I burger vegetali possono tirare un sospiro di sollievo, ma non sono ancora salvi. Il loro destino, infatti, resta appeso alle discussioni tra Parlamento e Consiglio europeo sulla proposta di un divieto per l’uso di denominazioni legate alla carne per i prodotti plant based. Discussioni che sono state rimandate al 2026, dopo il colossale fallimento andato in scena lo scorso 10 dicembre. Come riferisce Politico, infatti, le trattative tra i Paesi membri e il Parlamento sono collassate senza raggiungere un accordo.
Il Parlamento UE contro i burger vegetali
Lo scorso 8 ottobre il Parlamento europeo ha approvato un emendamento alla Politica agricola comunitaria (PAC) che introduce la definizione di carne come “parti commestibili di animali” e vieta l’uso di sette denominazioni – burger, hamburger, scaloppina, salsiccia, bistecca, bianco d’uovo e rosso d’uovo – per i prodotti vegetali e coltivati in vitro (ne abbiamo parlato in questo articolo). Per diventare esecutiva, tuttavia, la norma necessitava di una discussione tra Parlamento, Commissione e Consiglio, che si è tenuta una settimana fa, senza raggiungere un accordo.

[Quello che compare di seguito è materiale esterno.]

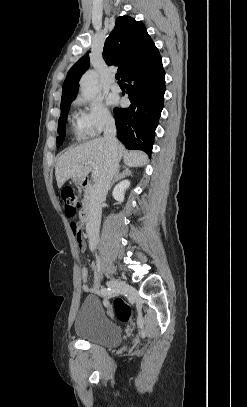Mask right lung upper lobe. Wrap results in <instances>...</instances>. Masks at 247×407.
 <instances>
[{
  "instance_id": "cb5924a9",
  "label": "right lung upper lobe",
  "mask_w": 247,
  "mask_h": 407,
  "mask_svg": "<svg viewBox=\"0 0 247 407\" xmlns=\"http://www.w3.org/2000/svg\"><path fill=\"white\" fill-rule=\"evenodd\" d=\"M160 56L146 31L145 25L129 16L116 19L115 27L107 37L103 58L108 65L119 66L122 79L133 69ZM89 68V55L80 58L69 70L63 84L61 104L77 96L79 80Z\"/></svg>"
}]
</instances>
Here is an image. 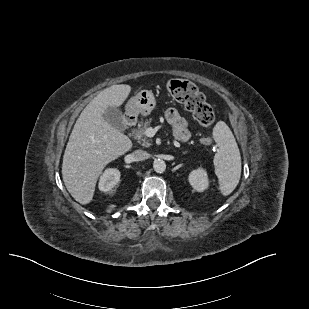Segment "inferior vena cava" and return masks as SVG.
<instances>
[{
    "instance_id": "602c4592",
    "label": "inferior vena cava",
    "mask_w": 309,
    "mask_h": 309,
    "mask_svg": "<svg viewBox=\"0 0 309 309\" xmlns=\"http://www.w3.org/2000/svg\"><path fill=\"white\" fill-rule=\"evenodd\" d=\"M132 157L135 161H144L150 157V154L144 150H136L132 153Z\"/></svg>"
}]
</instances>
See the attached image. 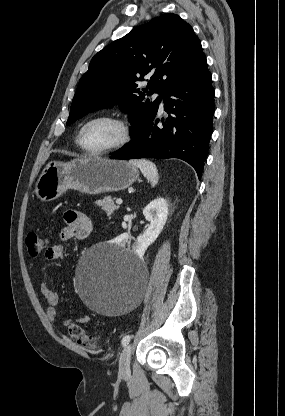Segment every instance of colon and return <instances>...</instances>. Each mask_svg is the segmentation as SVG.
Instances as JSON below:
<instances>
[{
  "label": "colon",
  "instance_id": "5ec220e1",
  "mask_svg": "<svg viewBox=\"0 0 285 416\" xmlns=\"http://www.w3.org/2000/svg\"><path fill=\"white\" fill-rule=\"evenodd\" d=\"M27 251L30 257L36 258L46 247L44 238L38 233H29L26 237ZM70 337L77 343L87 347H95L98 340L88 335L78 324H71L68 327Z\"/></svg>",
  "mask_w": 285,
  "mask_h": 416
}]
</instances>
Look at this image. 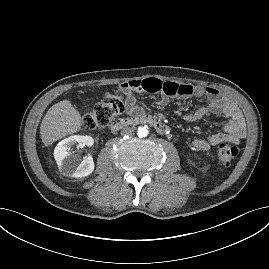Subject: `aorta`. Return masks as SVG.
Masks as SVG:
<instances>
[{"instance_id": "aorta-1", "label": "aorta", "mask_w": 269, "mask_h": 269, "mask_svg": "<svg viewBox=\"0 0 269 269\" xmlns=\"http://www.w3.org/2000/svg\"><path fill=\"white\" fill-rule=\"evenodd\" d=\"M149 134V130L147 126H140L138 128V136L139 137H146Z\"/></svg>"}]
</instances>
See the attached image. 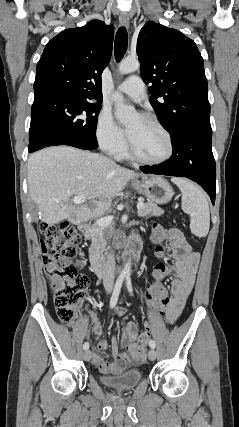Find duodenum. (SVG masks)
I'll use <instances>...</instances> for the list:
<instances>
[{
	"label": "duodenum",
	"instance_id": "1",
	"mask_svg": "<svg viewBox=\"0 0 239 427\" xmlns=\"http://www.w3.org/2000/svg\"><path fill=\"white\" fill-rule=\"evenodd\" d=\"M80 230L87 239L91 238V229L88 226H82L80 227ZM139 251H140V244L134 243V246L129 254L130 258L136 261L138 259ZM89 262H90L91 270L98 277L106 278L108 276V273H109L108 268L105 265L98 250L94 246H91L89 249Z\"/></svg>",
	"mask_w": 239,
	"mask_h": 427
}]
</instances>
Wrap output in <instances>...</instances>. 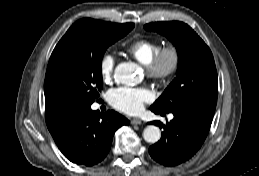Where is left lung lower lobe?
Listing matches in <instances>:
<instances>
[{
	"instance_id": "obj_1",
	"label": "left lung lower lobe",
	"mask_w": 259,
	"mask_h": 176,
	"mask_svg": "<svg viewBox=\"0 0 259 176\" xmlns=\"http://www.w3.org/2000/svg\"><path fill=\"white\" fill-rule=\"evenodd\" d=\"M154 113H163L150 108ZM174 118L166 125L151 122L163 128L161 139L149 148L151 157L165 166H175L190 159L202 146L212 123L214 113L194 107L172 111Z\"/></svg>"
}]
</instances>
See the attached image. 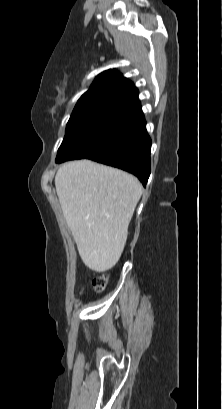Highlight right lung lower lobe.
I'll return each mask as SVG.
<instances>
[{
	"label": "right lung lower lobe",
	"instance_id": "right-lung-lower-lobe-1",
	"mask_svg": "<svg viewBox=\"0 0 222 409\" xmlns=\"http://www.w3.org/2000/svg\"><path fill=\"white\" fill-rule=\"evenodd\" d=\"M150 149L151 139L139 105L126 110L101 146L85 158L128 171L146 186L151 172Z\"/></svg>",
	"mask_w": 222,
	"mask_h": 409
}]
</instances>
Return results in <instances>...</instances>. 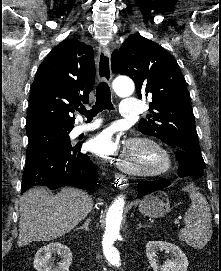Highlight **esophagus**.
<instances>
[{"label":"esophagus","mask_w":221,"mask_h":271,"mask_svg":"<svg viewBox=\"0 0 221 271\" xmlns=\"http://www.w3.org/2000/svg\"><path fill=\"white\" fill-rule=\"evenodd\" d=\"M97 76L100 81L110 83L112 80L111 70V55L107 46H99L98 49V61H97ZM115 177L120 180L121 187L125 188L128 185L127 178L119 173L115 174Z\"/></svg>","instance_id":"1"}]
</instances>
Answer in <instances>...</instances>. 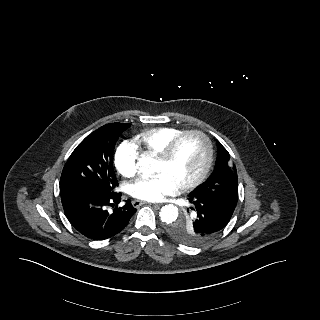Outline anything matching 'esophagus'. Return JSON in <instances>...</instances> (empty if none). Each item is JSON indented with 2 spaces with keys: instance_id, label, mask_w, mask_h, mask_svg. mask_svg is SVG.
I'll return each instance as SVG.
<instances>
[{
  "instance_id": "1",
  "label": "esophagus",
  "mask_w": 320,
  "mask_h": 320,
  "mask_svg": "<svg viewBox=\"0 0 320 320\" xmlns=\"http://www.w3.org/2000/svg\"><path fill=\"white\" fill-rule=\"evenodd\" d=\"M143 204H146V202H143V201H139V200H134L133 202H132V205H133V207H135V208H138V207H140L141 205H143ZM154 206H157V204H153Z\"/></svg>"
}]
</instances>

Secondo fonti di Politico, l’europarlamentare francese Céline Imart (PPE), autrice della proposta di divieto, avrebbe presentato al Consiglio una lista ancora più ampia di termini da vietare, che comprendeva anche ‘prosciutto’ e ‘fegato’, oltre ad aver chiesto di riaprire alcuni punti del negoziato che erano già dati per approvati. Di fronte a queste ulteriori richieste, i rappresentanti dei Paesi membri hanno dichiarato di non avere il mandato per riaprire le discussioni e la trattativa è rapidamente collassata. “È stato un gran casino” ha detto a Politico un ufficiale del Parlamento UE.
Un provvedimento inutile
Il dossier dovrebbe essere ridiscusso a gennaio, quando la presidenza di turno dell’Unione Europea passerà a Cipro. Questa non è necessariamente una buona notizia per i burger vegetali e gli altri sostituti della carne: la presidenza attuale danese era molto favorevole al settore plant based e ha spinto per una riduzione dei termini da vietare, come rivela Euractiv. Non è detto che quella cipriota lo sia altrettanto.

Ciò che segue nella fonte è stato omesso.